Re: Re: Re: [GZG] Revised Salvo Missiles Update
From: Oerjan Ariander <oerjan.ariander@t...>
Date: Thu, 22 Jun 2006 18:49:59 +0200
Subject: Re: Re: Re: [GZG] Revised Salvo Missiles Update
John Tailby wrote:
>Why would range of engagement with a missile affect it's chance of a
>hit? I can see situations where missiles have a harder chance locking
on
>up close than they do at a distance. Missile chance to hit would likely
be
>a function of sensor lock from parent ship - ECM with distance a
neutral
>factor.
In reality, you mean? The longer the missile has to fly to reach its
target
the more time the target's ECM has to break its target lock and/or
simply
outmanoeuvre the missile; and the farther away the the missile's parent
ship is from the target, the greater the time lag on its sensor returns
becomes and the less up-to-date the targetting data the parent ship can
send to the missile will be. Distance is far from neutral for missile
engagements.
>What feel do you want with your missiles?

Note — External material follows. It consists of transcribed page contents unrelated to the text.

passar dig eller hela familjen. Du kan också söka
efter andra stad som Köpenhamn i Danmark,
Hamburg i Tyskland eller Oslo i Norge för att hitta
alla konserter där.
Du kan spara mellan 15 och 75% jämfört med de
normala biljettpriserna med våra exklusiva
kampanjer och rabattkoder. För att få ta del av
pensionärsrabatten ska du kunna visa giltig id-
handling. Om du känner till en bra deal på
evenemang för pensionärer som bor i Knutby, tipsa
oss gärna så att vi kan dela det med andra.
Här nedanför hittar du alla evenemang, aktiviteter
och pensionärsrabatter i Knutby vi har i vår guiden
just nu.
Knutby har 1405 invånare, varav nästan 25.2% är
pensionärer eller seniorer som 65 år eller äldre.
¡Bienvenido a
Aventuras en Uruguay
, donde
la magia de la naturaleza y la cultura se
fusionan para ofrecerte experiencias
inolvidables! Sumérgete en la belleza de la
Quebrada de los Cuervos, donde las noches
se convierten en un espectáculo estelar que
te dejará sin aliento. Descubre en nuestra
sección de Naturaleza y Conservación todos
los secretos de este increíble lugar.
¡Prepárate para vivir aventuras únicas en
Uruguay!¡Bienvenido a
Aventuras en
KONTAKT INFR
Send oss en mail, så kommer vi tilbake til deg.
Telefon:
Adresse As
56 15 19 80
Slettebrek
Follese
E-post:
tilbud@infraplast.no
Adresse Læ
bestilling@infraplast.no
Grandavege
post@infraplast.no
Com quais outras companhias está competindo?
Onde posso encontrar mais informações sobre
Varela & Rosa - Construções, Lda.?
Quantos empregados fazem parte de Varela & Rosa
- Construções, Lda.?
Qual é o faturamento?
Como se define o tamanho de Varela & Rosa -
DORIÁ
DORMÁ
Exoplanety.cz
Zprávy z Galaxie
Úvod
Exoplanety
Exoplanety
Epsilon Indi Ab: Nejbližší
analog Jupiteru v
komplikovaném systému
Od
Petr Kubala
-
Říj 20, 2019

>If you use a couple of 20 century models as examples.
>If you want the game to feel like 20C naval warfare then your missile
>speed / engagement envelope needs to be much larger than the speed of
the
>ships. Missiles lauched today are thousands of times faster than the
speed
>of a warship
Er... if you used a little less hyperbole and shaved a zero or two off
from
that "thousands", your example would probably be more convincing.
A missile "thousands of times faster" than the warship it is targetting
would fly at speeds of Mach 50+ (at sea level, since that's where most
of
today's warships tend to be located). Not even solid anti-tank
projectiles
can fly that fast without melting within a fraction of a second...

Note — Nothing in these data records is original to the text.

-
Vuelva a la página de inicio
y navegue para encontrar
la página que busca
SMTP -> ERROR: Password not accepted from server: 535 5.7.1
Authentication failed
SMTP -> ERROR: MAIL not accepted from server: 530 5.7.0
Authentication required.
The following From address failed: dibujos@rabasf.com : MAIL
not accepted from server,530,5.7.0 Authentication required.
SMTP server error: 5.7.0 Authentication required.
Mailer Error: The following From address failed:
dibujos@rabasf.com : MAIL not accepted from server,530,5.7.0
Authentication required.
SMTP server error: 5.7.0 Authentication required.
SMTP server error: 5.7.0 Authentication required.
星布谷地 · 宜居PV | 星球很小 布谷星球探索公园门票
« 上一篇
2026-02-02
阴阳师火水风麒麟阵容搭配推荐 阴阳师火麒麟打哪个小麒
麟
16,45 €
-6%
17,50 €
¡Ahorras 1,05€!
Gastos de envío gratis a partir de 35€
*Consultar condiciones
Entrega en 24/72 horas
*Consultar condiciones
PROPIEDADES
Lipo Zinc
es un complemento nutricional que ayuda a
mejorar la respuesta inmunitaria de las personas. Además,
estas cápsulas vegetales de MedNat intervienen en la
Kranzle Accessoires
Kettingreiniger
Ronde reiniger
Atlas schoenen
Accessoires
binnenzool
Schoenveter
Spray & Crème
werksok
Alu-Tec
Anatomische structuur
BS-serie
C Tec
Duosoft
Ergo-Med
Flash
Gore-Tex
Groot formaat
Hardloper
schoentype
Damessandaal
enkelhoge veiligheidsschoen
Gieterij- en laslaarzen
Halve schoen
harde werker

Actual anti-ship missile speeds today are generally in the Mach 0.5 - 3
range; the fastest Russian supersonic ship-killers might go up to Mach
5,
but that's *really* extreme.
IOW, typical missiles today fly 10-50 times faster than the ships they
are
targetting. Still a big difference compared to the anti-air situation
where
missiles could even be *slower* than their would-be targets on occasion,
but the gap to direct-fire weapons is even larger.
Regards,
Oerjan
oerjan.ariander@telia.com
"Life is like a sewer.
What you get out of it, depends on what you put into it."